Solution of the high-resolution crystal structure of stress proteins from Staphylococcus
A paper was published by Kazan Federal University in the Journal of Structural Biology
Credit: Kazan Federal University
Project leader, Head of Structural Biology Lab Konstantin Usachev explains, “One of the main factors favoring a microorganism’s survival in extreme conditions is preserving ribosomes – a macromolecular complex comprising RNA and proteins. For this purpose, a cell synthesizes special proteins which may stop translating ribosomes until the stress is over. One of such proteins is hibernation promoting factor (HPF) which transfers ribosomes to the ‘hibernation state’.”

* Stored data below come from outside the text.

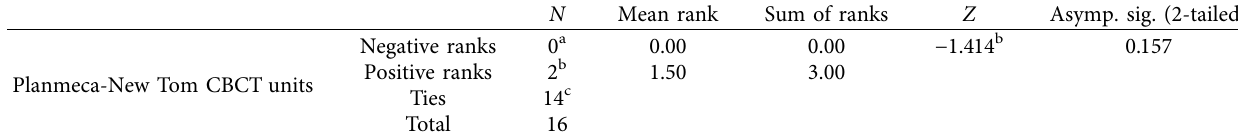
Table 2: Comparison of marginal leakage scores between Planmeca and New Tom CBCT units. N Asymp. sig. (2-tailed)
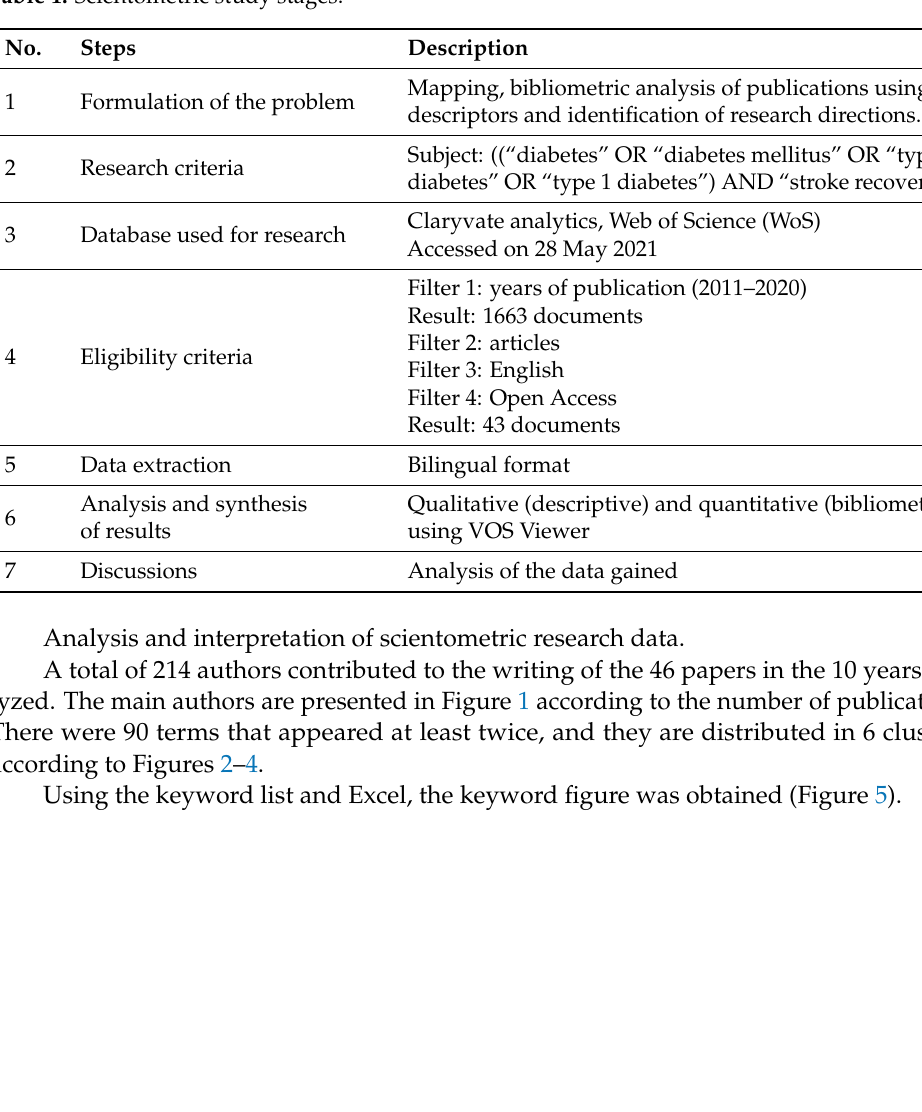
Table 1. Scientometric study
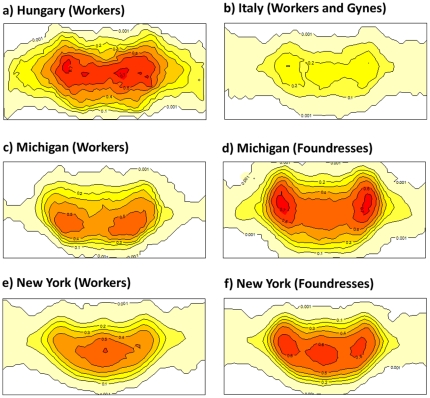
Contour maps of population-level clypeal melanin pigmentation in different groups of wasps.Each contour line represents the percentage of wasps in the population with pigment present in that region of the clypeus. These maps demonstrate that in general pigmentation is most common in central area of the face, that different locations have dramatically different population level patterns of pigmentation, and that workers tend to have less complex patterns than foundresses. Number of photographs used to create the contour maps: a) 42, b) 132, c) 87, d) 147), e) 425), f) 384.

Staphylococcus aureus is one of the most dangerous bacteria for humans, a pathogen causing many nosocomial infections. The danger is both in the staph’s virulence and antibiotic resistance. There are currently no specific anti-staphylococcus antibiotics. That’s why it’s so important to seek new targets for antibiotic therapy in the bacteria.
“Using high-resolution (1,6 Å) X-ray structure analysis, we solved the structure of the domain of HPF from Staphylococcus aureus, which regulates the dimerization of ribosomes and keeps in their ‘hibernation state’. Based on the obtained information, we found the key amino acid residues which provide for the functioning of the protein and used genetic engineering to produce mutated forms of this protein by single amino acid residues substitutions. After that, the mutated forms were analyzed for their capabilities of ribosome hibernation, and we found five residues essential for the functioning of the protein. Our results open the way to exploring new compounds that could bond with this protein areas and decrease the vitality of Staphylococcus aureus under stress,” adds Dr. Usachev.
This was the first protein structure solved by X-ray analysis implemented with the new XtaLab Synergy S diffractometer; it was installed at the Structural Biology Lab this past May.
“Our new diffractometer has a sensitive detector, which allows analyzing the structure of large biomolecules in a monocrystal form, such as proteins and nucleic acids,” concludes Dr. Usachev.
The Structural Biology Lab currently cooperates with the Chemoinformatics and Molecular Modelling Lab in searching the databases for new compounds which can bind with the Staph stress proteins.